五月十三日(水) 適量を守り、節度ある飲酒を
① 5/13 女性の飲酒には注意が必要です
朝一番に司は松山を訪ねた。
「あなたの方から来るなんて、珍しいわね」
「昨日、面白い話を聞いたから」
軽く笑って見せたのに、松山はすぐに表情を切り替えた。
「大石菜花の処分をなかったことにしたいの? そんなくだらない話なら、時間の無駄。聞かないわよ」
「そんな話をするつもりはない」
「本当かしら」
司の本心を確認するように、じっと見つめた。五十歳を過ぎても美しさを保つ松山は絶えず凜とし、冷酷で冷たい印象を相手に与える。腹を探る切れ長の目も鋭くて、普通の社員なら怯えて目を逸らす。ところが昔から司は動じない。
「本当にムカつく男ね。まあ、いいわ。あたしもあなたに話があるの」
「それは珍しい。お先にどうぞ」
「そろそろ結婚しなさい。相手がいないなら紹介するわ」
「は?」
「出世ラインに乗りたいのなら、身を固めなさい。五年、いえ、三年ぐらいで離婚しても構わないから」
「離婚前提の結婚って。あいかわらず恐ろしいこと考えるな」
「仕方がないわよ。役員も、その上も、頭の古いバカばっかりでしょう。結婚してようやく一人前とか言ってるの。いつの時代って笑っちゃうわ」
「ずいぶん機嫌がいいな。この会話を録音してたらどうする? 前回は証拠を残せなかったが、いまは違う」
ピント張りつめた空気が流れた。だが最初に笑みを浮かべたのは松山。
「司はそんな姑息なことをしない。無表情を装っても、あなたの目は正直なのよ。脆いほど」
「手厳しいな」
「あたしの前でうそは通用しないと思いなさい」
涼しい顔で言い切った松山だが、すぐに唇をゆがめた。
「そういえば、ひとりだけうそをついた子がいたわ」
「へぇー、肝が据わった奴だな」
「大石菜花よ。あなたの知り合いだと思ったのに、知らないと。まんまと騙されたわ」
くやしさをにじませた松山と違って、司は声を出して笑いそうになった。
菜花は松山を騙したのではない。司を神主だと思い込んでいた時期に遭遇しただけ。ずっと松山の鼻を明かしてやりたいと考えていたが、菜花が先に一泡吹かせていた。

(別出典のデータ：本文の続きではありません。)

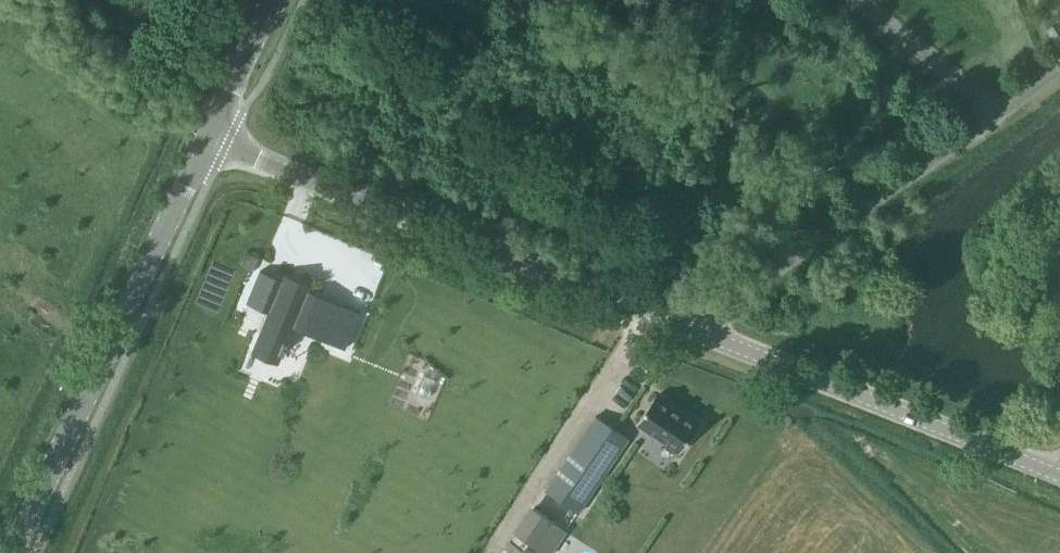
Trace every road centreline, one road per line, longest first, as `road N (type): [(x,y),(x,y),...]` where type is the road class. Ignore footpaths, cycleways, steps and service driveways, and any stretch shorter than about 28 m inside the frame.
road 1 (tertiary): [(224,149),(712,340)]
road 2 (tertiary): [(21,552),(211,143)]
road 3 (tertiary): [(712,340),(1059,476)]
road 4 (unclassified): [(712,340),(726,312),(1001,116)]
road 5 (tertiary): [(211,143),(278,0)]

くやしがる松山を眺めながら笑みを押さえていると、切れ長の目がさらに細くなる。
「早く用件を言いなさい。追い出すわよ」
不利な状況を感じ取れば、すぐさま攻勢に転じる。松山のペースにはまる前に、司は本題に入った。
「五年前に発売された、絵本のようなラベルのクラフトビール。あれの欠点を見付けた。今回の新作にも同じ欠点がある」
「面白いことを言うのね。あれ以上のものが、まだつくれるってことかしら?」
松山は司の話を値踏みするように聞きはじめた。その視線は不快だが、社会人として厳しく司を指導したのは松山。売れるか、売れないか。いっさいの情を挟まない姿勢に懐かしさを感じる。

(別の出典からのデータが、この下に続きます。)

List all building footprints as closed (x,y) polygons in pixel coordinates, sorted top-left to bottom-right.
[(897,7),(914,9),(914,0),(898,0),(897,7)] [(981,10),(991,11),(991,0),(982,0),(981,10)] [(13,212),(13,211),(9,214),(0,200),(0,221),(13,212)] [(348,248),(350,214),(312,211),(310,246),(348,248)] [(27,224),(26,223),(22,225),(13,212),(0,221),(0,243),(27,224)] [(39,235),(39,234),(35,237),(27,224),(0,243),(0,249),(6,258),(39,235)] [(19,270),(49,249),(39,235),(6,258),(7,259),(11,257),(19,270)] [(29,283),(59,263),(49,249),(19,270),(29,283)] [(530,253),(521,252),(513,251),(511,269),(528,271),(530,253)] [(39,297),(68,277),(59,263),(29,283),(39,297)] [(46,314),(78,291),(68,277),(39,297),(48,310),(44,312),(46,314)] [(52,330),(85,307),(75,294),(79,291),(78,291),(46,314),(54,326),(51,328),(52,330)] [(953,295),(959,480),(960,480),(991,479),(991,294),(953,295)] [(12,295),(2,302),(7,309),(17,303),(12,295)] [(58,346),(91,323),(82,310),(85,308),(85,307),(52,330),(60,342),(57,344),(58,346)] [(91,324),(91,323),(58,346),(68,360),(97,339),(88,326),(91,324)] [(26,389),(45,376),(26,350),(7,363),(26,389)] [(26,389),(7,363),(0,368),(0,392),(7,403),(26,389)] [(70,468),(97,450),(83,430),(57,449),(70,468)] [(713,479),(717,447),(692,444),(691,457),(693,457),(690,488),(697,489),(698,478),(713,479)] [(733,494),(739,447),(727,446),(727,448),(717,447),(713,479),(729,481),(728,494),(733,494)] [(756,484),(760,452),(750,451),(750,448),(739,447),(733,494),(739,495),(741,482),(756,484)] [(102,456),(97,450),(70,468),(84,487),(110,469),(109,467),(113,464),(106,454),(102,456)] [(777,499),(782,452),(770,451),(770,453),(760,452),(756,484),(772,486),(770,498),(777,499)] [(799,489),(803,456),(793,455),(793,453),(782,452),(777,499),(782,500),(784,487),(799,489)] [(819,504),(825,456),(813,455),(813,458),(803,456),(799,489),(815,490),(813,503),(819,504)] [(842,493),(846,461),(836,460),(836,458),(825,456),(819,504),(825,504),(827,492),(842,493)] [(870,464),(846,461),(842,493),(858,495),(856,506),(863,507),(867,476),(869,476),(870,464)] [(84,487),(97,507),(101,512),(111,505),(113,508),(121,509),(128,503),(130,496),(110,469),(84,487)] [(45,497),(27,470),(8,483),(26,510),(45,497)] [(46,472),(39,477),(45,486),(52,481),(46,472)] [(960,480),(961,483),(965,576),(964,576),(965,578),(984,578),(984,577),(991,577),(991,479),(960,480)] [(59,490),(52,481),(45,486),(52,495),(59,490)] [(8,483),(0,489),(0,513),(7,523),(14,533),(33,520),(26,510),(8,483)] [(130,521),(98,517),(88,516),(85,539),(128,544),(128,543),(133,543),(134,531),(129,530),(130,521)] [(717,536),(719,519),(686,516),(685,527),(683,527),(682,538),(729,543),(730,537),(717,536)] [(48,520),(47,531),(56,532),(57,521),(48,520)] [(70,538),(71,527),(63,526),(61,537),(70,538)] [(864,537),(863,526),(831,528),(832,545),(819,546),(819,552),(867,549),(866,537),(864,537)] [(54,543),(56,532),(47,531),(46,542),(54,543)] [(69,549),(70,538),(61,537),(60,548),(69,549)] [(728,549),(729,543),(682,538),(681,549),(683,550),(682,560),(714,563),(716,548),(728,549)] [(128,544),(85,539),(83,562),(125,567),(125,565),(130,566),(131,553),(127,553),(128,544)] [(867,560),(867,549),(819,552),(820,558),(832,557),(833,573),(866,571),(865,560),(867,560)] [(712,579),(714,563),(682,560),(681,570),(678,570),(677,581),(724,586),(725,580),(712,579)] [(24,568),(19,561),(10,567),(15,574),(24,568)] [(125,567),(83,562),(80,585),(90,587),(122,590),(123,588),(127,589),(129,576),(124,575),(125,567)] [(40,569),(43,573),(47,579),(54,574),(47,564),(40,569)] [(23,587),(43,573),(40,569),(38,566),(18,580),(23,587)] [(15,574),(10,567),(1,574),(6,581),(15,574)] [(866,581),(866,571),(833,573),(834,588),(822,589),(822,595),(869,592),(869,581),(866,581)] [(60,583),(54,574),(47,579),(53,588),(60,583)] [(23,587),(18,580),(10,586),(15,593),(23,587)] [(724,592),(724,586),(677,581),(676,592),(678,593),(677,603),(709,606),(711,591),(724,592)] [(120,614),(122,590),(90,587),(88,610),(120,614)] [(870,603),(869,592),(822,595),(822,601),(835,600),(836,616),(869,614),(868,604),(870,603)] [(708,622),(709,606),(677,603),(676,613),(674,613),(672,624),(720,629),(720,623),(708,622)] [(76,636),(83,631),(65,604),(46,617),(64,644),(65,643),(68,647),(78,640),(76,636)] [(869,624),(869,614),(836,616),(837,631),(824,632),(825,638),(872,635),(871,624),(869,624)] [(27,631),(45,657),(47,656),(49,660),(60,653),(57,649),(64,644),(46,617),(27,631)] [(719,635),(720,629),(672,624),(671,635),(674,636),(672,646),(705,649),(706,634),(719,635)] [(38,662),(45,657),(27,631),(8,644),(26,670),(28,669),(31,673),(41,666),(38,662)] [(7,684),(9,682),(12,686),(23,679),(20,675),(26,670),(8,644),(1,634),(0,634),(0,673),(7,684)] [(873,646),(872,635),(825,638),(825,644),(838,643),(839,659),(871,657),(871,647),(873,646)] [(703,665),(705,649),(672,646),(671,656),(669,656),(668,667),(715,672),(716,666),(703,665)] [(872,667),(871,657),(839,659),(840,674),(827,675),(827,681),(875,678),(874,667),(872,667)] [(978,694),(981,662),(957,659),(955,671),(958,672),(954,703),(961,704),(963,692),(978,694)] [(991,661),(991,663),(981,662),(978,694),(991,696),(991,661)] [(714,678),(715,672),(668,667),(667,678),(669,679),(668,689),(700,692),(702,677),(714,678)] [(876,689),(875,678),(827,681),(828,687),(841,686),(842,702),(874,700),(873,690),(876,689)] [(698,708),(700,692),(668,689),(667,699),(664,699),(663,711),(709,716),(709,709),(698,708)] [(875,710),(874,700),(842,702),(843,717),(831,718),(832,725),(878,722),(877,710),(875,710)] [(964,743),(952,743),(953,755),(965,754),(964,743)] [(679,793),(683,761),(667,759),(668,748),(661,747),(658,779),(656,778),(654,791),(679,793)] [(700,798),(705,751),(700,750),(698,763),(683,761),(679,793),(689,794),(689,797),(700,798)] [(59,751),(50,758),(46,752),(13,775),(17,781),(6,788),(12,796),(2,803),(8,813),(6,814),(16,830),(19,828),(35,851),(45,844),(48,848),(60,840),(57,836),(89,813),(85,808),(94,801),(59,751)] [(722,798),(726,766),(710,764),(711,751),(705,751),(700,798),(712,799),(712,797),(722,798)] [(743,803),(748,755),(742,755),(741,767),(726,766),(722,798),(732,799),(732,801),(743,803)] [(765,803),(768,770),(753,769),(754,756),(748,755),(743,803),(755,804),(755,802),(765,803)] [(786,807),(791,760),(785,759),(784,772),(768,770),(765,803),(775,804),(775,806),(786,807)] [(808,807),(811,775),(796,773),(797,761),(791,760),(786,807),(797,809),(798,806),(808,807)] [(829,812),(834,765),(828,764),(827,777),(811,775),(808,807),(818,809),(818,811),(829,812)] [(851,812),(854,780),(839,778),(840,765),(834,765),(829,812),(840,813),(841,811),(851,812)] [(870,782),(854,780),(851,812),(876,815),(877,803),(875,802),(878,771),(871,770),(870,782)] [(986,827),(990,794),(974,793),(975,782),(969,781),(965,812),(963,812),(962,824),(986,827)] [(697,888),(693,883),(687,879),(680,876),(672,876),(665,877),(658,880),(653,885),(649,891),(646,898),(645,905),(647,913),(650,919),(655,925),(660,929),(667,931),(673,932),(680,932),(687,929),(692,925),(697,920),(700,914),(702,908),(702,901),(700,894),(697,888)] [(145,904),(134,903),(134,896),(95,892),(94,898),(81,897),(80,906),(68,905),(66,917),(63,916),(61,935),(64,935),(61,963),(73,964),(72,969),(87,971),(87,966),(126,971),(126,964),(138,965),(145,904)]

ふと昔のことを思い出していたが、短気な松山が苛立つ前に話を続けた。
「あれ以上のものをつくる自信はまだない。でも、フルーツの甘みと爽やかな味わいを取り入れて、パッケージも華やかにした。ビールの苦みを嫌う女でも飲めるように。そればかりを考えて企画してきたのが、女の適度な飲酒量は男とまったく違う」
「そうよ、よく気が付いたわね。アルコール分解は主に肝臓でおこなわれるけど、女性は男性より体が小さい。だから肝臓の大きさも小さくなるわ」
松山は書棚から一冊の本を取り出し、司の前に置いた。
「女性と飲酒についての本よ。女性の肝臓は小さいし、体脂肪は男性より多い。アルコールは脂肪には溶けにくいから、飲んだときの血中アルコール濃度は男性よりも高くなってしまう。女性ホルモンにはアルコールの分解を抑える作用がありそうなので、もう最悪よ」
松山はお手上げのポーズをしてから、身を乗り出した。
「女性にとっての適量は、男性よりも少量であるという認識を持たないと、あっという間に肝障害を起こすこともあるわ」
飲みやすさを追求した商品が、健康被害を与えている。売れる商品を作りだせばいい。散々そう言われてきたから、健康まで頭が回らなかった。つい最近それに気が付いた司と違って、松山はいつもずっと先の遠くを見つめていた。